**EXERCISE INPUTS**
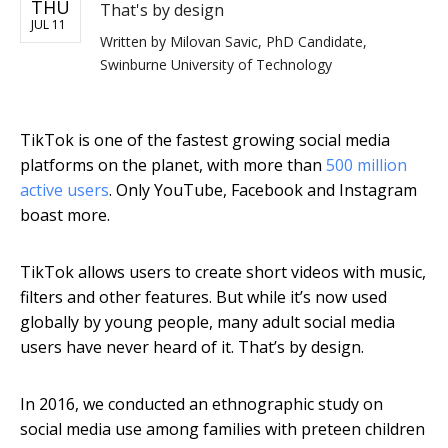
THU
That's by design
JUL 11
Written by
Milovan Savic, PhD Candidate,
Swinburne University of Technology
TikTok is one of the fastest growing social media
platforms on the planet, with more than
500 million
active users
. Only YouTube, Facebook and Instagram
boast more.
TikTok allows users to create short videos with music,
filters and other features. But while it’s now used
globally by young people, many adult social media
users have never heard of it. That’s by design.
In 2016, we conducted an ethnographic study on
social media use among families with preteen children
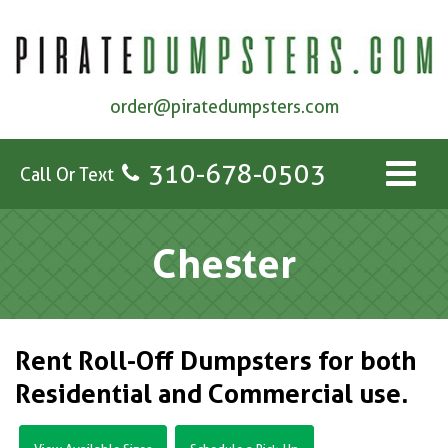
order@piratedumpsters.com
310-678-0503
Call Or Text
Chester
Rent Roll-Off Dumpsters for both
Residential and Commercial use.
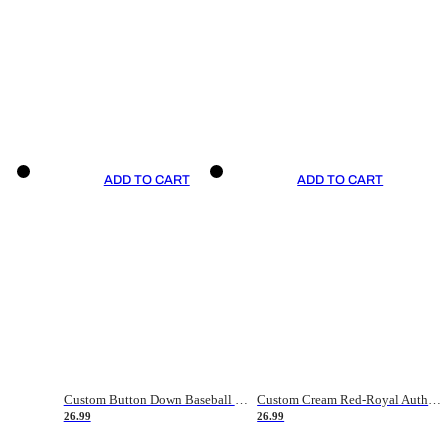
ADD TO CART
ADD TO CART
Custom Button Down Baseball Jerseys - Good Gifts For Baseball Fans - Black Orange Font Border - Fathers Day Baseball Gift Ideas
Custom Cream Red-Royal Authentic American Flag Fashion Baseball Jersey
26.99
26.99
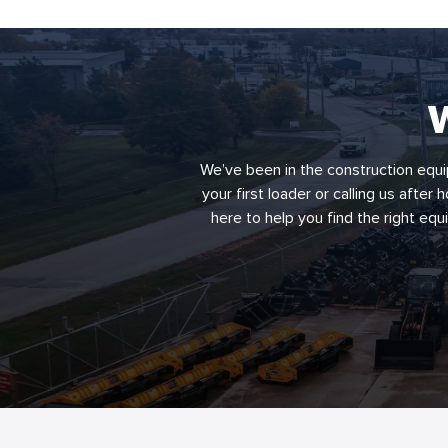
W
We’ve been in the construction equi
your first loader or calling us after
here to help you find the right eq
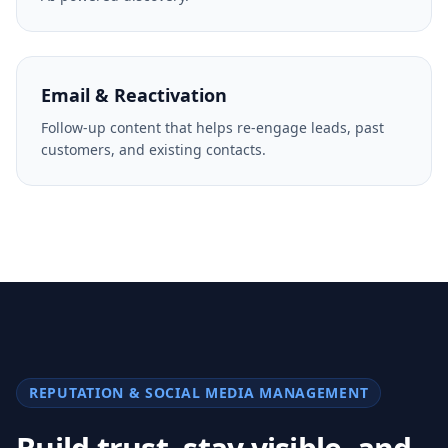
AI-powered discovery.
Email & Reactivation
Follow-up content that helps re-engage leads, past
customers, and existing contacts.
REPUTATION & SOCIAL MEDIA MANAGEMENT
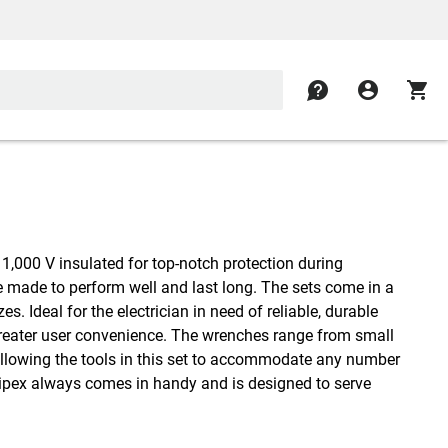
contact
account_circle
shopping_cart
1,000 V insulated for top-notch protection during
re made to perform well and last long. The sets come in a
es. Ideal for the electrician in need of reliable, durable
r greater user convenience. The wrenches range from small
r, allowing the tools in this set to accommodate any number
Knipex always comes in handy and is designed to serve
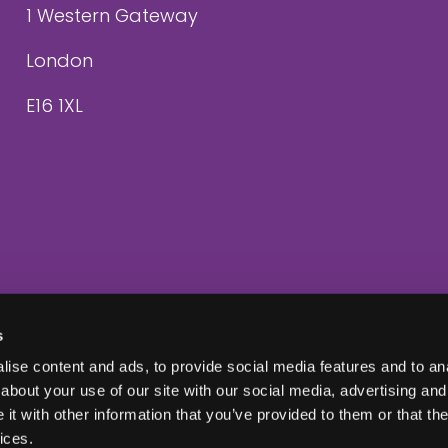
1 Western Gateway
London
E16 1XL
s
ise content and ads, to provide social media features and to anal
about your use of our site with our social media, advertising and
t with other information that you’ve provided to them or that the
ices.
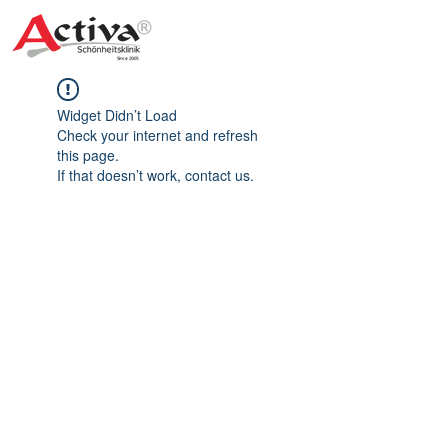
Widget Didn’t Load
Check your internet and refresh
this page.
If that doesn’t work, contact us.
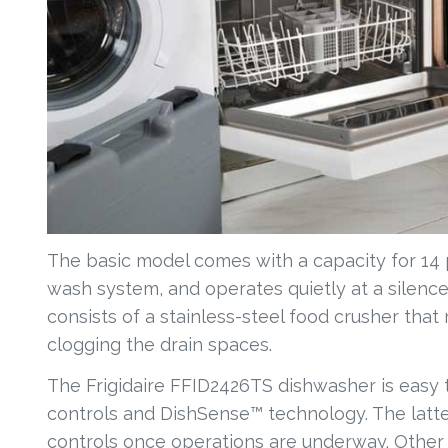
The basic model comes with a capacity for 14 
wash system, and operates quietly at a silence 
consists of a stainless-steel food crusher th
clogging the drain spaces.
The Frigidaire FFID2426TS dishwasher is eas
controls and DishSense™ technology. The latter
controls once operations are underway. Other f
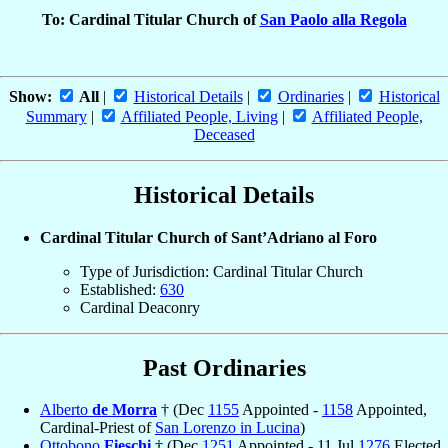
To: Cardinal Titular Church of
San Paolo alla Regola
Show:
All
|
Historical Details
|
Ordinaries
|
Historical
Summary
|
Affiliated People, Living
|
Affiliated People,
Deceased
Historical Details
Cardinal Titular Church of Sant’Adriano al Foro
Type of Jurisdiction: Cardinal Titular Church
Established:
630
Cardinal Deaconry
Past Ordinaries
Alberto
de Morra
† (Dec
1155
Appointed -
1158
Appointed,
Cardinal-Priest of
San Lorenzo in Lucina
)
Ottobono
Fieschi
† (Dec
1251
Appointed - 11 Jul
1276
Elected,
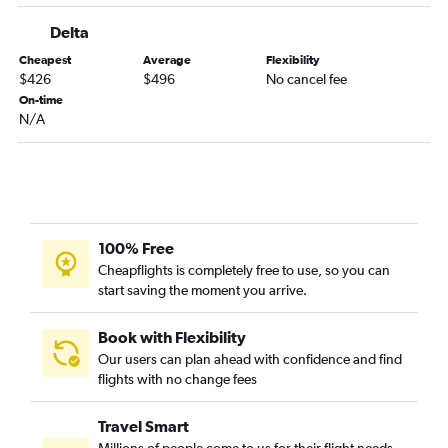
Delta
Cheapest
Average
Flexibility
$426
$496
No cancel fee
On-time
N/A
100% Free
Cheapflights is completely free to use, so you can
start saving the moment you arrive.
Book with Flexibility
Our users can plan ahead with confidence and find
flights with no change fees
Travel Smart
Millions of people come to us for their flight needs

**WHAT IS BEING ASKED**
Return the entries unchanged, save for the pictures, which do not belong in the copy.

**TASK ANSWER**
THU
That's by design
JUL 11
Written by
Milovan Savic, PhD Candidate,
Swinburne University of Technology
TikTok is one of the fastest growing social media
platforms on the planet, with more than
500 million
active users
. Only YouTube, Facebook and Instagram
boast more.
TikTok allows users to create short videos with music,
filters and other features. But while it’s now used
globally by young people, many adult social media
users have never heard of it. That’s by design.
In 2016, we conducted an ethnographic study on
social media use among families with preteen children
order@piratedumpsters.com
310-678-0503
Call Or Text
Chester
Rent Roll-Off Dumpsters for both
Residential and Commercial use.
ADD TO CART
ADD TO CART
Custom Button Down Baseball Jerseys - Good Gifts For Baseball Fans - Black Orange Font Border - Fathers Day Baseball Gift Ideas
Custom Cream Red-Royal Authentic American Flag Fashion Baseball Jersey
26.99
26.99
W
We’ve been in the construction equi
your first loader or calling us after
here to help you find the right eq
AI-powered discovery.
Email & Reactivation
Follow-up content that helps re-engage leads, past
customers, and existing contacts.
REPUTATION & SOCIAL MEDIA MANAGEMENT
contact
account_circle
shopping_cart
1,000 V insulated for top-notch protection during
re made to perform well and last long. The sets come in a
es. Ideal for the electrician in need of reliable, durable
r greater user convenience. The wrenches range from small
r, allowing the tools in this set to accommodate any number
Knipex always comes in handy and is designed to serve
1 Western Gateway
London
E16 1XL
s
ise content and ads, to provide social media features and to anal
about your use of our site with our social media, advertising and
t with other information that you’ve provided to them or that the
ices.
Widget Didn’t Load
Check your internet and refresh
this page.
If that doesn’t work, contact us.
The basic model comes with a capacity for 14 
wash system, and operates quietly at a silence 
consists of a stainless-steel food crusher th
clogging the drain spaces.
The Frigidaire FFID2426TS dishwasher is eas
controls and DishSense™ technology. The latter
controls once operations are underway. Other f
To: Cardinal Titular Church of
San Paolo alla Regola
Show:
All
|
Historical Details
|
Ordinaries
|
Historical
Summary
|
Affiliated People, Living
|
Affiliated People,
Deceased
Historical Details
Cardinal Titular Church of Sant’Adriano al Foro
Type of Jurisdiction: Cardinal Titular Church
Established:
630
Cardinal Deaconry
Past Ordinaries
Alberto
de Morra
† (Dec
1155
Appointed -
1158
Appointed,
Cardinal-Priest of
San Lorenzo in Lucina
)
Ottobono
Fieschi
† (Dec
1251
Appointed - 11 Jul
1276
Elected,
Delta
Cheapest
Average
Flexibility
$426
$496
No cancel fee
On-time
N/A
100% Free
Cheapflights is completely free to use, so you can
start saving the moment you arrive.
Book with Flexibility
Our users can plan ahead with confidence and find
flights with no change fees
Travel Smart
Millions of people come to us for their flight needs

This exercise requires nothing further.